▸ **SELECTED EXCERPT**:
-*-

Village in Norfolk, England

Oulton is a village and civil parish in Norfolk, England. Nearby towns are Reepham and Aylsham. The parish covers an area of 10.58 km2 and had a population of 196 in 74 households at the 2001 census, reducing slightly to a population of 193 in 81 households at the 2011 census. The village is dispersed with one area of settlement in the vicinity of the church of Saints Peter and Paul, and another area along Oulton Street to the east.

==History==
The parish formed part of the hundred of South Erpingham, and used to be spelled variously, including Olton (short for the "Old Town") or Owlton — the place is still pronounced as per the latter by some locals today.

==Notable buildings==
Oulton Hall is a grade II listed building, parts of the privately owned hall date back to the 18th century. In the spring of 2015, the hall was extensively damaged by fire. The grounds of the hall are occasionally opened to the public for the National Gardens Scheme charity.

In addition to the historic parish church, St Peter and St Paul's, there is also the grade II-star listed Oulton Chapel, which following restoration is now open to the public on certain days.

The Textile Conservation Studio of the National Trust, a satellite of their nearby Blickling Hall estate, is located on Oulton Street.

==Irmingland==
The hamlet of Irmingland is located in the civil parish of Oulton. This was in medieval times a small village, which had its own parish church — St Andrew's — which closed in 1557 and what little remains has been ploughed over. Whilst its parish united with Oulton's, its rectory united with that of Heydon, a village to the southwest.

'Irmingland's' name origin is uncertain
'Land of Eorma's people' or perhaps, 'land connected with Eorma'.

-*-

▸ **RECORDED DATA**:
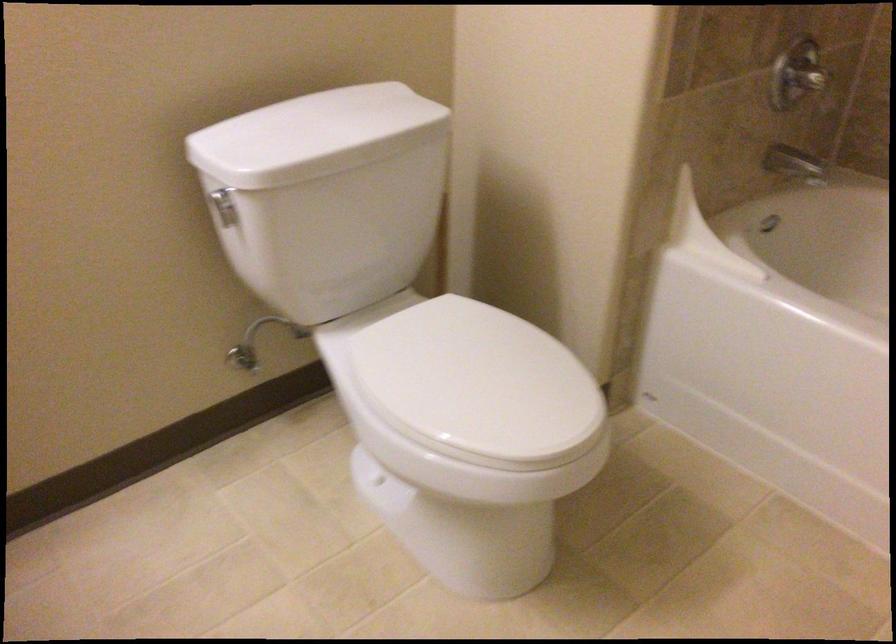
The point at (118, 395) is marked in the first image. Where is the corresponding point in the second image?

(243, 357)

-*-

▸ **YOUR GOAL**:
In the Oulton article, what happened to Oulton Hall in the spring of 2015?

▸ **OUTPUT OF THE TASK**:
The hall was extensively damaged by fire.